Can the Commissioner General of Inland Revenue explain to the public why such long outstanding taxes are appearing and not reflected in Default Tax notices sent earlier?

Anton Kumar,
Accountant


UK’s call to abolish death penalty

The UK has nothing else to do but interfere in the affairs of other countries which are saddled with problems, especially, in countries, such as ours where values are deteriorating at an unprecedented speed because the death penalty was not in force.

There was a time when Lee Kwan Yew was to make Singapore just like Sri Lanka because there was no better country to live in than here. While he set about doing what he envisaged was best for Singapore, Sri Lanka abolished the death penalty, much to the detriment of law and order.

President Maithripala Sirisena has been lauded for taking a decision to reintroduce the Death Sentence for murderers and drug traffickers.

For they are a law unto themselves, there must be some influential backing. Did the public ever witness the Opposition sinking their differences with the Government teams together to fight this menace? The Opposition is not in the least concerned to team up with the Government and demonstrate to what extent it is concerned to eliminate this menace. What is most alarming is the fact that we have never witnessed the Opposition, putting aside their differences, comes together on a common platform to fight a deserving cause. Among their party cadres, they have Professors, Lawyers, Doctors and sons of past politicians who sound so vociferous on political platforms swearing allegiance to people who are in need and yet are drifting away from them.

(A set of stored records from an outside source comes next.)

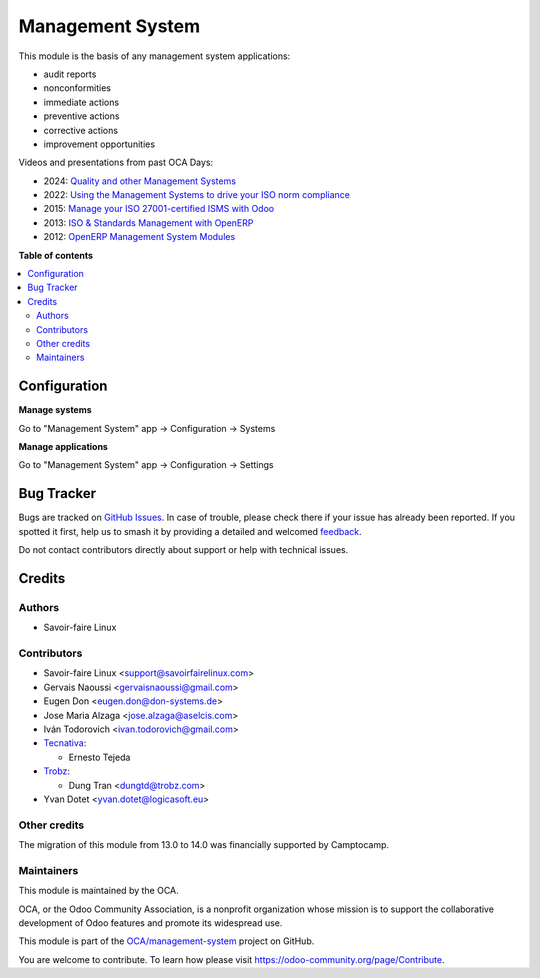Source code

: =================
Management System
=================

.. 
   !!!!!!!!!!!!!!!!!!!!!!!!!!!!!!!!!!!!!!!!!!!!!!!!!!!!
   !! This file is generated by oca-gen-addon-readme !!
   !! changes will be overwritten.                   !!
   !!!!!!!!!!!!!!!!!!!!!!!!!!!!!!!!!!!!!!!!!!!!!!!!!!!!
   !! source digest: sha256:c252fb8dfb49e0d9ed6123330434a557d95cc2dc8c9f69280e71292ac0c1b75d
   !!!!!!!!!!!!!!!!!!!!!!!!!!!!!!!!!!!!!!!!!!!!!!!!!!!!

.. |badge1| image:: https://img.shields.io/badge/maturity-Beta-yellow.png
    :target: https://odoo-community.org/page/development-status
    :alt: Beta
.. |badge2| image:: https://img.shields.io/badge/licence-AGPL--3-blue.png
    :target: http://www.gnu.org/licenses/agpl-3.0-standalone.html
    :alt: License: AGPL-3
.. |badge3| image:: https://img.shields.io/badge/github-OCA%2Fmanagement--system-lightgray.png?logo=github
    :target: https://github.com/OCA/management-system/tree/17.0/mgmtsystem
    :alt: OCA/management-system
.. |badge4| image:: https://img.shields.io/badge/weblate-Translate%20me-F47D42.png
    :target: https://translation.odoo-community.org/projects/management-system-17-0/management-system-17-0-mgmtsystem
    :alt: Translate me on Weblate
.. |badge5| image:: https://img.shields.io/badge/runboat-Try%20me-875A7B.png
    :target: https://runboat.odoo-community.org/builds?repo=OCA/management-system&target_branch=17.0
    :alt: Try me on Runboat

|badge1| |badge2| |badge3| |badge4| |badge5|

This module is the basis of any management system applications:

- audit reports
- nonconformities
- immediate actions
- preventive actions
- corrective actions
- improvement opportunities

Videos and presentations from past OCA Days:

- 2024: `Quality and other Management
  Systems <https://www.youtube.com/watch?v=sx6A58IwYJ4>`__
- 2022: `Using the Management Systems to drive your ISO norm
  compliance <https://www.youtube.com/watch?v=w2nf_O9TajM>`__
- 2015: `Manage your ISO 27001-certified ISMS with
  Odoo <https://es.slideshare.net/slideshow/manage-your-information-security-management-system-with-odoo/49101147>`__
- 2013: `ISO & Standards Management with
  OpenERP <https://es.slideshare.net/slideshow/iso-anmanagement-systemswithopenerpen/23915296>`__
- 2012: `OpenERP Management System
  Modules <https://es.slideshare.net/slideshow/openerp-management-system-modules/13058968#2>`__

**Table of contents**

.. contents::
   :local:

Configuration
=============

**Manage systems**

Go to "Management System" app -> Configuration -> Systems

**Manage applications**

Go to "Management System" app -> Configuration -> Settings

Bug Tracker
===========

Bugs are tracked on `GitHub Issues <https://github.com/OCA/management-system/issues>`_.
In case of trouble, please check there if your issue has already been reported.
If you spotted it first, help us to smash it by providing a detailed and welcomed
`feedback <https://github.com/OCA/management-system/issues/new?body=module:%20mgmtsystem%0Aversion:%2017.0%0A%0A**Steps%20to%20reproduce**%0A-%20...%0A%0A**Current%20behavior**%0A%0A**Expected%20behavior**>`_.

Do not contact contributors directly about support or help with technical issues.

Credits
=======

Authors
-------

* Savoir-faire Linux

Contributors
------------

- Savoir-faire Linux <support@savoirfairelinux.com>
- Gervais Naoussi <gervaisnaoussi@gmail.com>
- Eugen Don <eugen.don@don-systems.de>
- Jose Maria Alzaga <jose.alzaga@aselcis.com>
- Iván Todorovich <ivan.todorovich@gmail.com>
- `Tecnativa <https://www.tecnativa.com>`__:

  - Ernesto Tejeda

- `Trobz <https://trobz.com>`__:

  - Dung Tran <dungtd@trobz.com>

- Yvan Dotet <yvan.dotet@logicasoft.eu>

Other credits
-------------

The migration of this module from 13.0 to 14.0 was financially supported
by Camptocamp.

Maintainers
-----------

This module is maintained by the OCA.

.. image:: https://odoo-community.org/logo.png
   :alt: Odoo Community Association
   :target: https://odoo-community.org

OCA, or the Odoo Community Association, is a nonprofit organization whose
mission is to support the collaborative development of Odoo features and
promote its widespread use.

This module is part of the `OCA/management-system <https://github.com/OCA/management-system/tree/17.0/mgmtsystem>`_ project on GitHub.

You are welcome to contribute. To learn how please visit https://odoo-community.org/page/Contribute.
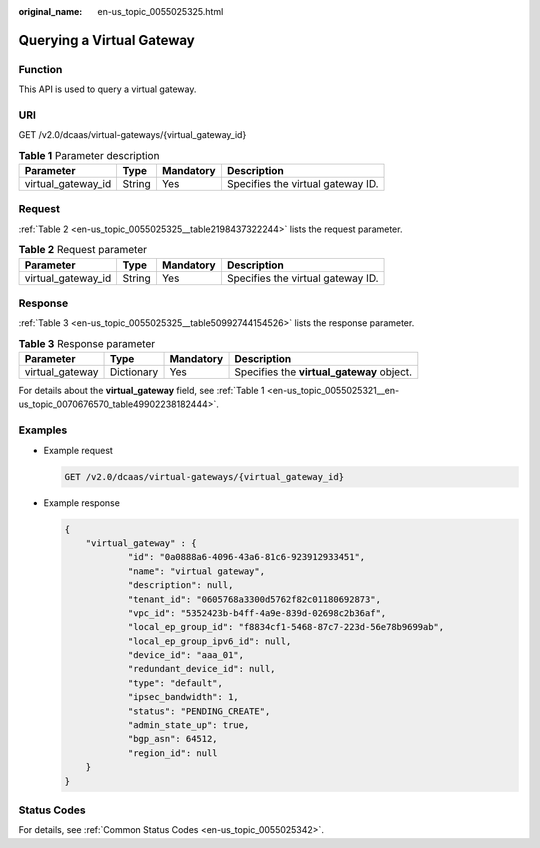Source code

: :original_name: en-us_topic_0055025325.html

.. _en-us_topic_0055025325:

Querying a Virtual Gateway
==========================

Function
--------

This API is used to query a virtual gateway.

URI
---

GET /v2.0/dcaas/virtual-gateways/{virtual_gateway_id}

.. table:: **Table 1** Parameter description

   ================== ====== ========= =================================
   Parameter          Type   Mandatory Description
   ================== ====== ========= =================================
   virtual_gateway_id String Yes       Specifies the virtual gateway ID.
   ================== ====== ========= =================================

Request
-------

:ref:`Table 2 <en-us_topic_0055025325__table2198437322244>` lists the request parameter.

.. _en-us_topic_0055025325__table2198437322244:

.. table:: **Table 2** Request parameter

   ================== ====== ========= =================================
   Parameter          Type   Mandatory Description
   ================== ====== ========= =================================
   virtual_gateway_id String Yes       Specifies the virtual gateway ID.
   ================== ====== ========= =================================

.. _en-us_topic_0055025325__section44370581:

Response
--------

:ref:`Table 3 <en-us_topic_0055025325__table50992744154526>` lists the response parameter.

.. _en-us_topic_0055025325__table50992744154526:

.. table:: **Table 3** Response parameter

   +-----------------+------------+-----------+-------------------------------------------+
   | Parameter       | Type       | Mandatory | Description                               |
   +=================+============+===========+===========================================+
   | virtual_gateway | Dictionary | Yes       | Specifies the **virtual_gateway** object. |
   +-----------------+------------+-----------+-------------------------------------------+

For details about the **virtual_gateway** field, see :ref:`Table 1 <en-us_topic_0055025321__en-us_topic_0070676570_table49902238182444>`.

.. _en-us_topic_0055025325__section63790914:

Examples
--------

-  Example request

   .. code-block:: text

      GET /v2.0/dcaas/virtual-gateways/{virtual_gateway_id}

-  Example response

   .. code-block::

      {
          "virtual_gateway" : {
                  "id": "0a0888a6-4096-43a6-81c6-923912933451",
                  "name": "virtual gateway",
                  "description": null,
                  "tenant_id": "0605768a3300d5762f82c01180692873",
                  "vpc_id": "5352423b-b4ff-4a9e-839d-02698c2b36af",
                  "local_ep_group_id": "f8834cf1-5468-87c7-223d-56e78b9699ab",
                  "local_ep_group_ipv6_id": null,
                  "device_id": "aaa_01",
                  "redundant_device_id": null,
                  "type": "default",
                  "ipsec_bandwidth": 1,
                  "status": "PENDING_CREATE",
                  "admin_state_up": true,
                  "bgp_asn": 64512,
                  "region_id": null
          }
      }

Status Codes
------------

For details, see :ref:`Common Status Codes <en-us_topic_0055025342>`.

The UK Minister of State for Asia and the Pacific, Mark Field, has said that “the UK and EU call on all countries, including Sri Lanka, to abolish the death penalty.” Every country has its legitimate right to do what is best for its people, and no country, no matter how powerful it is, has the right to dictate terms to another country on what it should be doing. The UK Minister of State for Asia and the Pacific has no right to interfere in what Sri Lankans believe in.

There is a Judiciary in the country and the accused will be sentenced only if found guilty. Until then, every accused is considered innocent. If they are found guilty, is it not fair to give them the punishment they deserve?

A concerned citizen


Regulatory mechanism for three-wheelers

Three-wheeler drivers have taken the law into their hands. They do not care about customer service or customer satisfaction. They dictate terms to customers. When you argue with them, they will ask you to get out and pay the amount. Passengers are harassed and insulted. There is no place to complain.

Three-wheeler drivers should issue a receipt to the passenger when requested. This is not happening.

There are no electronic fare meters in many three-wheelers. Some have meters, but not functioning. Some three-wheelers have speakers generating a big noise which is a nuisance to passengers.

Three-wheelers are used for criminal activities. This shows the need to have a regulatory mechanism for three-wheelers. Tourists are often cheated by three-wheeler drivers. Some drivers harass female passengers. Studies by traffic analysts have revealed that there is a serious impact on the lane discipline by three-wheeler drivers. Studies also showed that about 350 fatal accidents are related to three wheelers.

There are about 1.2 million theree-wheelers on the roads.

We request the Consumer Affairs Authority and the National Council for Road Safety to take corrective action.